# Sum of Sequence of Cubes/Visual Demonstration

## Theorem

$\ds \sum_{i \mathop = 1}^n i^3 = \paren {\sum_{i \mathop = 1}^n i}^2 = \frac {n^2 \paren {n + 1}^2} 4$

## Proof

A visual illustration of the proof for $n = 5$:

The number of squares of side $n$ is seen to be $4 n$.

To go from $n$ to $n + 1$, a ring of $4 \paren {n + 1}$ squares of side $n + 1$ is to be added:

$4$ for the one at each corner
$4 n$ for the ones that abut the sides of the $n + 1$ squares of side $n$.

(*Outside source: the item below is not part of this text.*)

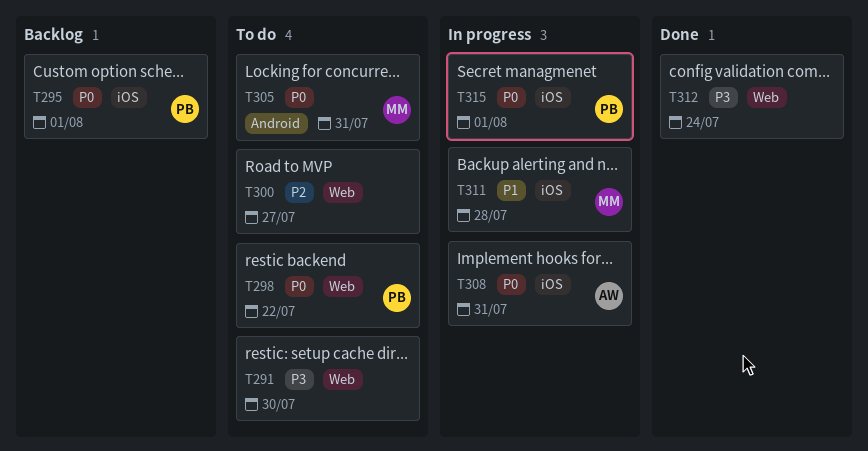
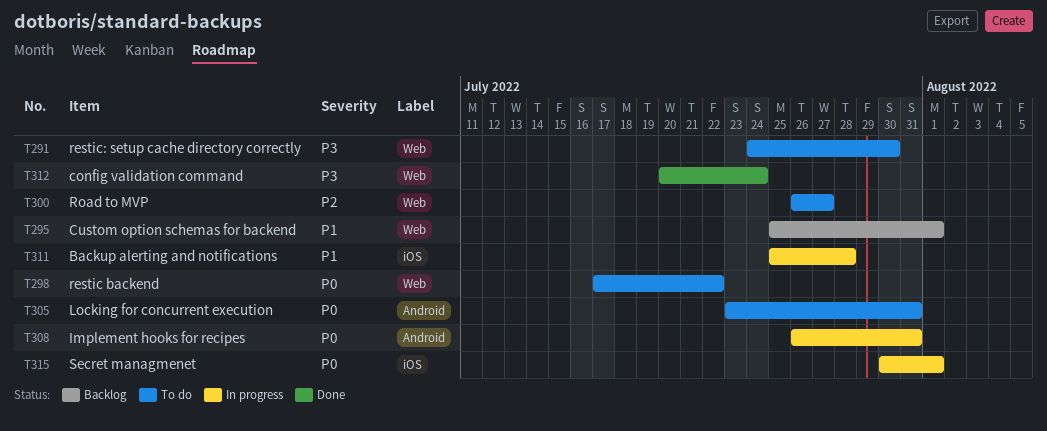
T295, priority: P0 -> P1
T295, label: iOS -> Web
T308, label: iOS -> Android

The length of one side is given by:

$S = 2 \paren {1 + 2 + \cdots + n}$

The length of one side is also given by:

$S = n \paren {n + 1}$

The area is therefore given in two ways as:

$A = 4 \paren {1 + 2 + \cdots + n}^2 = \paren {n \paren {n + 1} }^2$

and also as:

 $\ds A$ $=$ $\ds 4 \times 1^2 + 4 \times 2 \times 2^2 + 4 \times 3 \times 3^2 + \cdots + 4 \times n \times n^2$ $\ds$ $=$ $\ds 4 \paren {1^3 + 2^2 + 3^3 + \cdots + n^3}$

The result follows by equating the expressions for area.

$\blacksquare$

## Historical Note

This visual demonstration of the Sum of Sequence of Cubes was reported by Solomon W. Golomb as having been devised by Warren Lushbaugh.